Stay UA, a separate community service supported by a National Church Residences grant, provides an adviser three days a week to visit stressed older residents who have called the fire department seeking help and let them know how to find help for needs such as housekeeping and yard maintenance. The Upper Arlington Chamber of Commerce’s Life Care Resource Group sponsors biannual forums with speakers and booths to advise residents on available health care services.
Finally, Syntero, the newly configured Northwest Counseling Services, is available for such issues as mental health.
“It’s interesting how (the five programs) have evolved to meet all these needs,” Gard says.
Grandview Heights
Grandview’s senior programs are spearheaded by Marta Durban, senior coordinator and recreation supervisor. Durban has been with the city since 1978; her late mother, Joann Warnke, started the seniors’ art program in 1976.
The Grandview Center, the hub of recreation activity in the city, has one room for large classes and some smaller spaces for other activities. Its part-time instructors are all certified professionals.
“We run 100 programs through that one room,” says Durban. “We’ve got the need, but we don’t have the budget” (to expand).

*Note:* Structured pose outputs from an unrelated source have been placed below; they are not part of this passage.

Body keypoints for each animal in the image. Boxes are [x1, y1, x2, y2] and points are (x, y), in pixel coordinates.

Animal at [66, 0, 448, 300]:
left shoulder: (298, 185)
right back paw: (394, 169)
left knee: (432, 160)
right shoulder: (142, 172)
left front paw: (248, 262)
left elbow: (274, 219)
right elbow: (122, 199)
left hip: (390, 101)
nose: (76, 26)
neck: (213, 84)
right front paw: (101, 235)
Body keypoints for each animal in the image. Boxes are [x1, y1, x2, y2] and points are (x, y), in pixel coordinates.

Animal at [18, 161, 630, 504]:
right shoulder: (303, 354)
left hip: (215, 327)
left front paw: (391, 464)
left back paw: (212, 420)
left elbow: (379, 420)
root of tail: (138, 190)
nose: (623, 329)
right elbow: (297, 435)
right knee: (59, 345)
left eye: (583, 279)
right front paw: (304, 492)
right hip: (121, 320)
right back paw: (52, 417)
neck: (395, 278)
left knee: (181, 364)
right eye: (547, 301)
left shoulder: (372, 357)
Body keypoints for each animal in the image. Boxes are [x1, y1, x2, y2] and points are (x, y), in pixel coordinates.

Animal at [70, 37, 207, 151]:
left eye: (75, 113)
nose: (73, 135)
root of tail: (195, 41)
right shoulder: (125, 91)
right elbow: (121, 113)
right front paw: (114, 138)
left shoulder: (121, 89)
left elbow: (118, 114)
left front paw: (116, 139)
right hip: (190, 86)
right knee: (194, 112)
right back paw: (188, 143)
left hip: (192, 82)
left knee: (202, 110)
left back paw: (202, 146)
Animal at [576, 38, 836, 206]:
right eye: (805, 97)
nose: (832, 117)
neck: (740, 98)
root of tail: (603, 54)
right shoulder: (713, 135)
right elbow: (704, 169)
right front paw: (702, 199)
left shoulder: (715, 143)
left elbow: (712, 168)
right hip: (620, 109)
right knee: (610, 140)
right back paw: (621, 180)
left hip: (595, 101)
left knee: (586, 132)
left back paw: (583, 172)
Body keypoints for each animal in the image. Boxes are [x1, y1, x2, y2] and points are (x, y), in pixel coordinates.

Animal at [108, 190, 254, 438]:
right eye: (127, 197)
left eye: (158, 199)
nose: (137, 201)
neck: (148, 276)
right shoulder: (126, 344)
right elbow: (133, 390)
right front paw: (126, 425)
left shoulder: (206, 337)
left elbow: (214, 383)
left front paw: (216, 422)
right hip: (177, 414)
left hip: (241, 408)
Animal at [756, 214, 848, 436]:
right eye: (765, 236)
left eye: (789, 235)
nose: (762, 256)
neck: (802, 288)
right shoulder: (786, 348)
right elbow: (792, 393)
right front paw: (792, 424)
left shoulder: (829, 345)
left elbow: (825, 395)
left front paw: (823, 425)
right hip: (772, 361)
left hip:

Senior programs include long-running classes that focus on core muscle exercise, yoga, art, dance and card games such as euchre and pinochle, as well as newer offerings such as chair volleyball and Wii bowling. The chair volleyball players often travel to other Columbus-area centers for matches against other senior teams – just one of the ways in which Grandview works with local centers to broaden its seniors’ options.
“Every center offers something different,” Durban says.
Beyond classes, the Grandview Center also hosts dances, flu shots, blood pressure checks and an annual lifeline screening aimed at stroke prevention.
A relatively new and popular activity in Grandview is the Volunteer Club, a group of about 70 seniors who help at most public events in the city, including the Taste of Grandview, the Columbus Marathon, the Pumpkin Run, Music on the Lawn and the Tour de Grandview.
In addition to her administrative duties, Durban conducts exercise classes three times a week at the center. She’s an understanding instructor; she usually starts classes about five minutes late to give students time to talk beforehand, and she works hard to explain all the exercises along the way.
She explains each exercise and chats as she goes. About one, she says, “This doesn’t make your waist smaller. Don’t you wish it did?”
Going along, as he has done in each of Durban’s classes for decades, is 88-year-old Tony Petrella, a 50-year Grandview area resident. Even though he’s slowed with leg problems, necessitating use of a cane, Petrella teaches a class of his own: a twice-weekly course called “Tony’s Stretches.”